Where "SELECT" occurs in a line of the entries below, copy that line.

Start of Available data

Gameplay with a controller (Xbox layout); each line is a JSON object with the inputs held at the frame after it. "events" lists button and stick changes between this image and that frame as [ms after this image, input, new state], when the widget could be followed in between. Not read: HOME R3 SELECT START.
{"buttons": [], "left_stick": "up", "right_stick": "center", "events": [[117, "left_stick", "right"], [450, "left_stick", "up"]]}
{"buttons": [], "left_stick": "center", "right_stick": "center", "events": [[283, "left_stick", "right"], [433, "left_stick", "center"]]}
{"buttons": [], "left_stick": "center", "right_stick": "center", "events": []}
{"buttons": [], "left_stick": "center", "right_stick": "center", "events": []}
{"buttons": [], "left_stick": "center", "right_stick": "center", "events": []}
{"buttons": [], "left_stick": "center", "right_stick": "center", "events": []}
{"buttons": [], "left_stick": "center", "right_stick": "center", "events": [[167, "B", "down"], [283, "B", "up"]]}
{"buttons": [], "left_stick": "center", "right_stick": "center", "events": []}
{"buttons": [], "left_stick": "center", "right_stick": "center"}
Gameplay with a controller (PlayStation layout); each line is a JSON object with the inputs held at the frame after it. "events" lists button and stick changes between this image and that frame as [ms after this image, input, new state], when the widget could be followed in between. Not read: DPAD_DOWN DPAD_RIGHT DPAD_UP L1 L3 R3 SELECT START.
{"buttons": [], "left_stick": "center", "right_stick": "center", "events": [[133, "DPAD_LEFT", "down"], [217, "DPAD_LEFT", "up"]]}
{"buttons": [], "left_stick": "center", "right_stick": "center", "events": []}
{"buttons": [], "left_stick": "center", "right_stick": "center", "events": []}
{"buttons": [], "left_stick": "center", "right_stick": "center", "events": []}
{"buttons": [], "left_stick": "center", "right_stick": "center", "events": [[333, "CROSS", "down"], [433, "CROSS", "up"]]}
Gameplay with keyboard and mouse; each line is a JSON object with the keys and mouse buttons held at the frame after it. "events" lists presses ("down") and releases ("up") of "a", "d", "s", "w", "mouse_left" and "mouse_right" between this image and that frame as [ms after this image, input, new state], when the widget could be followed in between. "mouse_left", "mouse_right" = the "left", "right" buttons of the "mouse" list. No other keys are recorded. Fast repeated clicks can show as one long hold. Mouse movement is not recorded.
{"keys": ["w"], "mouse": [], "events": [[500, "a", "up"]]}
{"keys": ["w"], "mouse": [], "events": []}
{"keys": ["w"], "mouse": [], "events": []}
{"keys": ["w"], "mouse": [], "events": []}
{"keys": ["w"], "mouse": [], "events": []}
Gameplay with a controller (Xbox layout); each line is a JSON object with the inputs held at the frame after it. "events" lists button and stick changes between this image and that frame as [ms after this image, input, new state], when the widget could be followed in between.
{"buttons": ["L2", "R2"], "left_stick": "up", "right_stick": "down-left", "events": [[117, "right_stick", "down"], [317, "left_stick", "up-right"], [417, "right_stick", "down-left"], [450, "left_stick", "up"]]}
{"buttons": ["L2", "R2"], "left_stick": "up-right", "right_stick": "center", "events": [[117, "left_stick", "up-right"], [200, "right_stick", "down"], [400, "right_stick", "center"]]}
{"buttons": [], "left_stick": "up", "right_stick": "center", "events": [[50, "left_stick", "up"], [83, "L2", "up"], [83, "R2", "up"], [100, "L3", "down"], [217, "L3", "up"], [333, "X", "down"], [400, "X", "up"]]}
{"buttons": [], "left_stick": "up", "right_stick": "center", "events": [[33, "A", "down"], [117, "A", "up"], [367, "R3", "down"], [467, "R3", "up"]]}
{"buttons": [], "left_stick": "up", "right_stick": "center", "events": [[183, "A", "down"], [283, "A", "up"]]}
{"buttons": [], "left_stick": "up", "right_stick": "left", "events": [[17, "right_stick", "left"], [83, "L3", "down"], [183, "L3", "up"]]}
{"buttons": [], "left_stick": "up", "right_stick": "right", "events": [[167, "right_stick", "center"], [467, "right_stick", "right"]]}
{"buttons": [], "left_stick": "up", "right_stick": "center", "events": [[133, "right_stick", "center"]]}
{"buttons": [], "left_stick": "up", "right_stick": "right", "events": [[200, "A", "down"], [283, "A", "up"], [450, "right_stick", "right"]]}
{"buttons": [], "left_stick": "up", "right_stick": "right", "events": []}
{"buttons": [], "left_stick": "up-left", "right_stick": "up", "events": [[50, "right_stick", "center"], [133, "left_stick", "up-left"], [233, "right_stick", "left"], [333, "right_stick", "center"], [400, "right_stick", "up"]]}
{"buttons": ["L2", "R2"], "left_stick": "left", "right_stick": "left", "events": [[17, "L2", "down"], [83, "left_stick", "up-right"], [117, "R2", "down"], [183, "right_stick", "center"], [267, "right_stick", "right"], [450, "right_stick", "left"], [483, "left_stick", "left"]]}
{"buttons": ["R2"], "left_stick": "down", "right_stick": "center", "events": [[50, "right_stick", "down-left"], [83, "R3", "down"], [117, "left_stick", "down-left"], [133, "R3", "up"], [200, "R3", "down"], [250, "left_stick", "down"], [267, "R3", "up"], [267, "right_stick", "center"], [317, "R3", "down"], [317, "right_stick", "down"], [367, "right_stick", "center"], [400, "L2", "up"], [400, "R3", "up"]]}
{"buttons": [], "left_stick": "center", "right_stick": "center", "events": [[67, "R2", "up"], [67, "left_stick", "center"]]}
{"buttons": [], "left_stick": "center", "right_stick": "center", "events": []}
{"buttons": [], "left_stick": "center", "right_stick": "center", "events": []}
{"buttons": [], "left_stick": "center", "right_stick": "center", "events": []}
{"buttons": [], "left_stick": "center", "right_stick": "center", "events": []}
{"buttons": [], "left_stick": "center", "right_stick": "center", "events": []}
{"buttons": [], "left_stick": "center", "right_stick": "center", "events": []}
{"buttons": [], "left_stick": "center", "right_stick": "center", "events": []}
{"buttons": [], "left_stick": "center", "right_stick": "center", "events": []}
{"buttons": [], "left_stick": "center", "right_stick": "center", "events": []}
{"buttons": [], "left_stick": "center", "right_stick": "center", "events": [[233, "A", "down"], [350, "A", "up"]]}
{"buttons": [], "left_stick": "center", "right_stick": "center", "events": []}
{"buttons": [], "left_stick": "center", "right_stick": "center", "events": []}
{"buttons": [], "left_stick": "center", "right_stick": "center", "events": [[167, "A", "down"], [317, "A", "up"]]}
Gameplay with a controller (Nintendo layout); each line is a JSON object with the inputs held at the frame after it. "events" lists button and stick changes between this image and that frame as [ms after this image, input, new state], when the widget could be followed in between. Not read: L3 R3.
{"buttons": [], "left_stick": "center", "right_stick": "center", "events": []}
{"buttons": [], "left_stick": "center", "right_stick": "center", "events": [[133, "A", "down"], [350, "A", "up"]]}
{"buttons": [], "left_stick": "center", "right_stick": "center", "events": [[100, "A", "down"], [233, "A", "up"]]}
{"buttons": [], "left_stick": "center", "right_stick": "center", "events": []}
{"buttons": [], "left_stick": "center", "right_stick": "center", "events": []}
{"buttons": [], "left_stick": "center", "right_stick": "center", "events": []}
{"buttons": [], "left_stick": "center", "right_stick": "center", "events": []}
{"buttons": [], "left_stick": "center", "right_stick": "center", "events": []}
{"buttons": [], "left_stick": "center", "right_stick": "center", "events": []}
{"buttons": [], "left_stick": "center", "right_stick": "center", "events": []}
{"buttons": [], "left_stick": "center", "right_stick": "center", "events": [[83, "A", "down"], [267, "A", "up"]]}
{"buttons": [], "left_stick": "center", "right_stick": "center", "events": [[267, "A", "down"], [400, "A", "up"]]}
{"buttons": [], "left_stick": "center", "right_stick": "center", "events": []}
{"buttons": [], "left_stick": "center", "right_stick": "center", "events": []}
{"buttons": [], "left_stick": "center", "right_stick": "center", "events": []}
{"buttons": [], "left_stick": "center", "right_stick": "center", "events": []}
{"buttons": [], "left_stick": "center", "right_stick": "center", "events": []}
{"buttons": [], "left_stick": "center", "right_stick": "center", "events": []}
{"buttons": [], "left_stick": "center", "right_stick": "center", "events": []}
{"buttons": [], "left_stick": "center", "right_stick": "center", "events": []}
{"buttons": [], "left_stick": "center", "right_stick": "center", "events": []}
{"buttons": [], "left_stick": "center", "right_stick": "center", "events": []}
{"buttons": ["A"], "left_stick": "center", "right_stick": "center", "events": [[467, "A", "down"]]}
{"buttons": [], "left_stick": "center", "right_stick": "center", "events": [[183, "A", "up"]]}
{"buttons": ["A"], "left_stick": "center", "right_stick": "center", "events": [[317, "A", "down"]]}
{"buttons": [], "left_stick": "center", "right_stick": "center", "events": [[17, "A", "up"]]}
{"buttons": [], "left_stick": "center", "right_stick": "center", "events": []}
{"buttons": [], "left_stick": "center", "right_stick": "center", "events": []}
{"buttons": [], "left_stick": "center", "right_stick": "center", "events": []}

End of Available data

Expected answer:
Gameplay with a controller (Xbox layout); each line is a JSON object with the inputs held at the frame after it. "events" lists button and stick changes between this image and that frame as [ms after this image, input, new state], when the widget could be followed in between. Not read: HOME R3 SELECT START.
Gameplay with a controller (PlayStation layout); each line is a JSON object with the inputs held at the frame after it. "events" lists button and stick changes between this image and that frame as [ms after this image, input, new state], when the widget could be followed in between. Not read: DPAD_DOWN DPAD_RIGHT DPAD_UP L1 L3 R3 SELECT START.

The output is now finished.